What needs to be done:
When you transcribe the data below, reproduce every line exactly and leave each picture out.

Data extract:
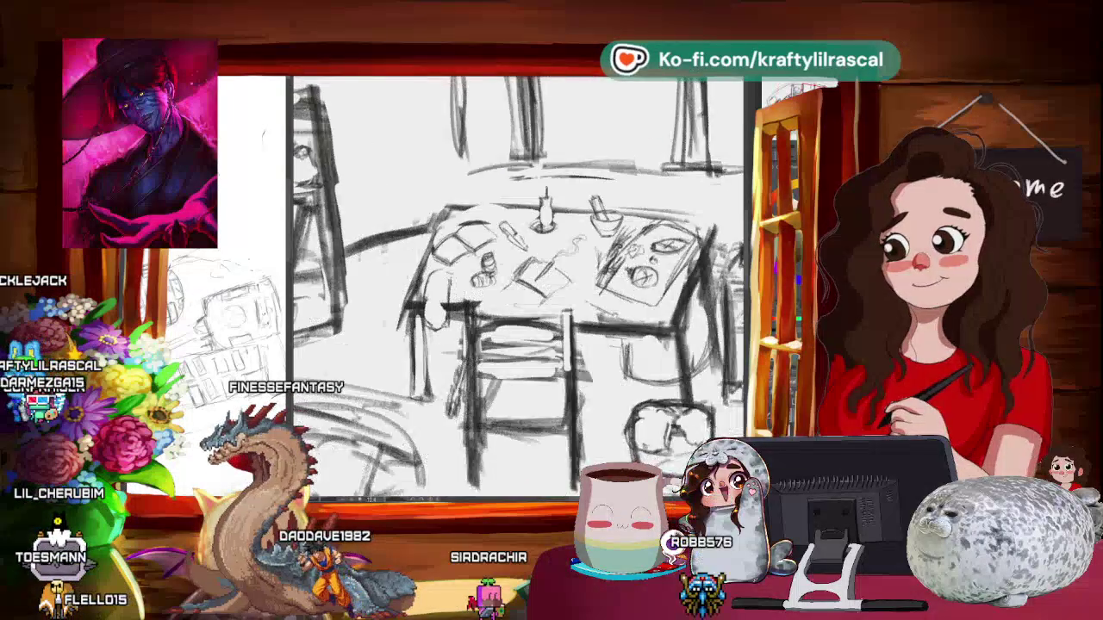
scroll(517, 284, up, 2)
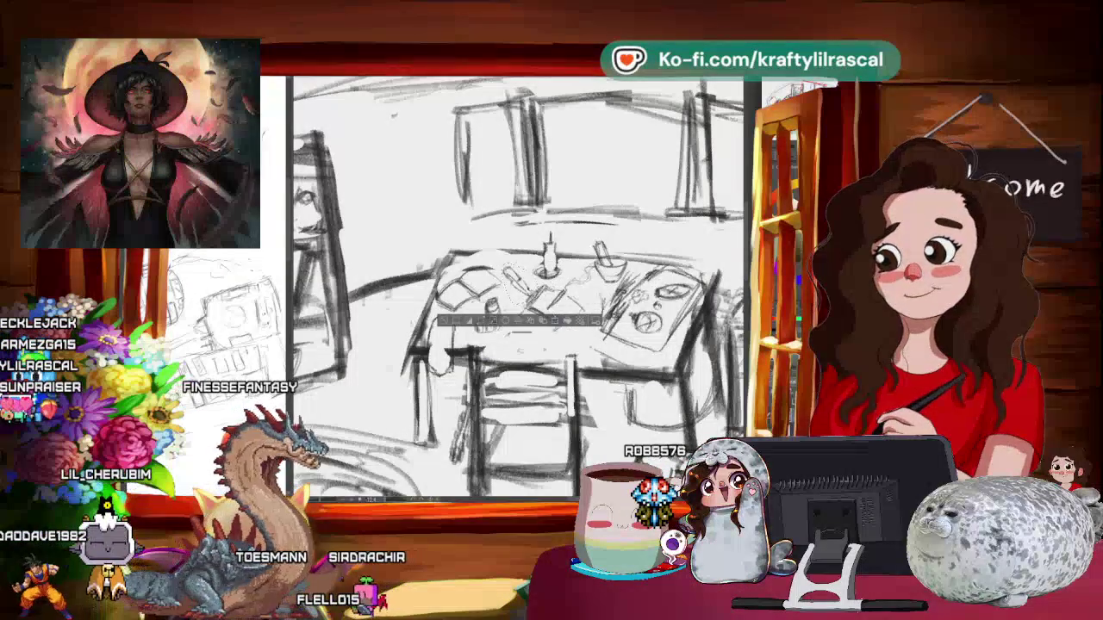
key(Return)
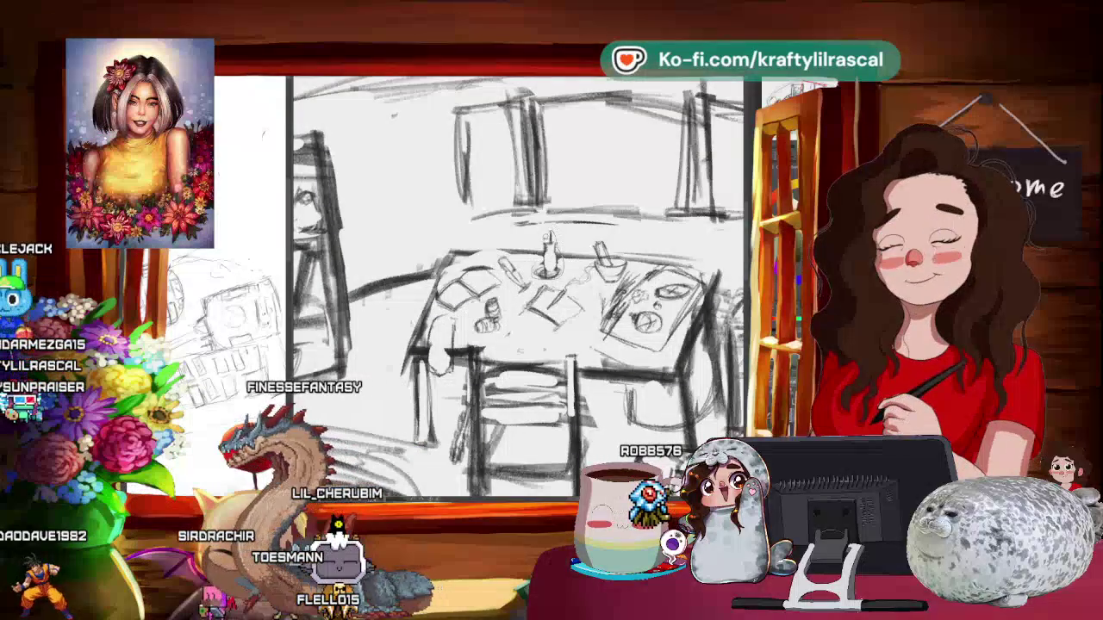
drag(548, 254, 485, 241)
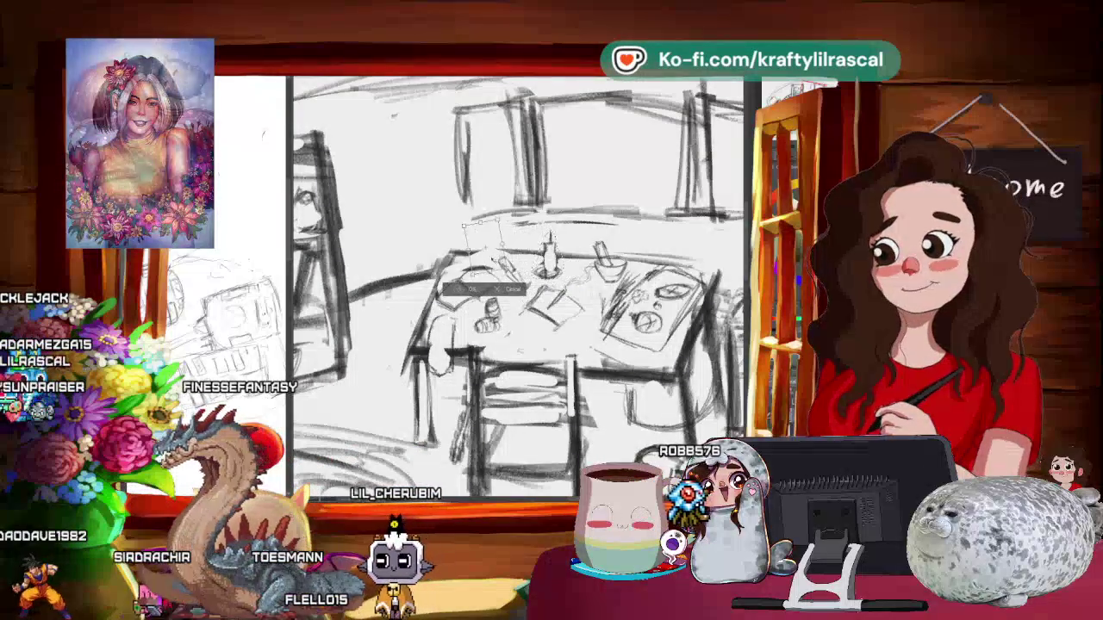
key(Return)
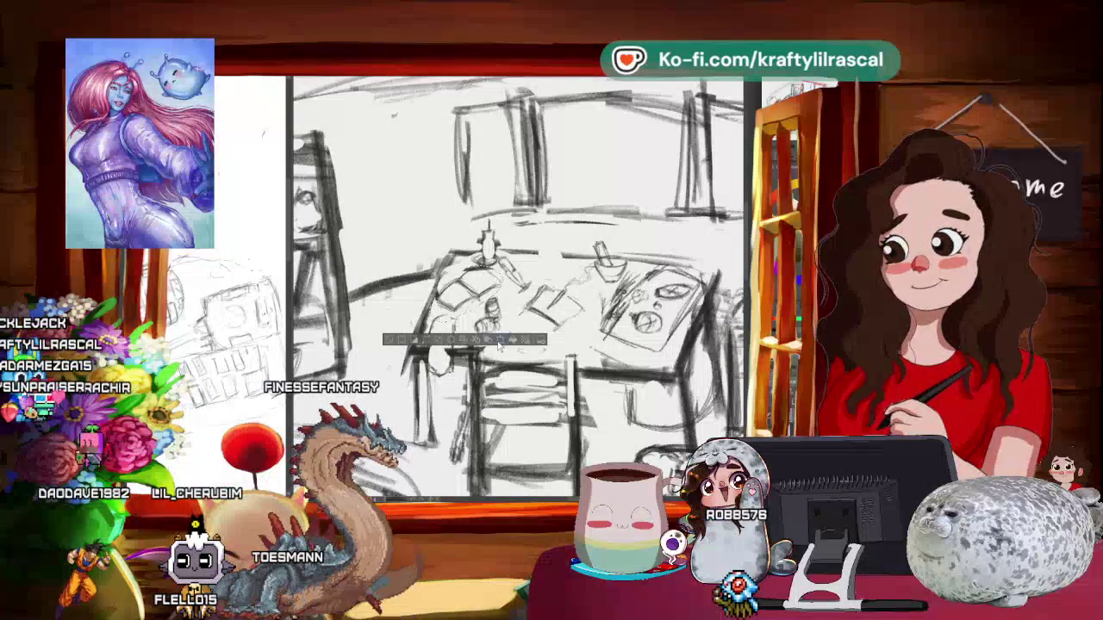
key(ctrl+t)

Completed exercise:
scroll(517, 284, up, 2)
key(Return)
drag(548, 254, 485, 241)
key(Return)
key(ctrl+t)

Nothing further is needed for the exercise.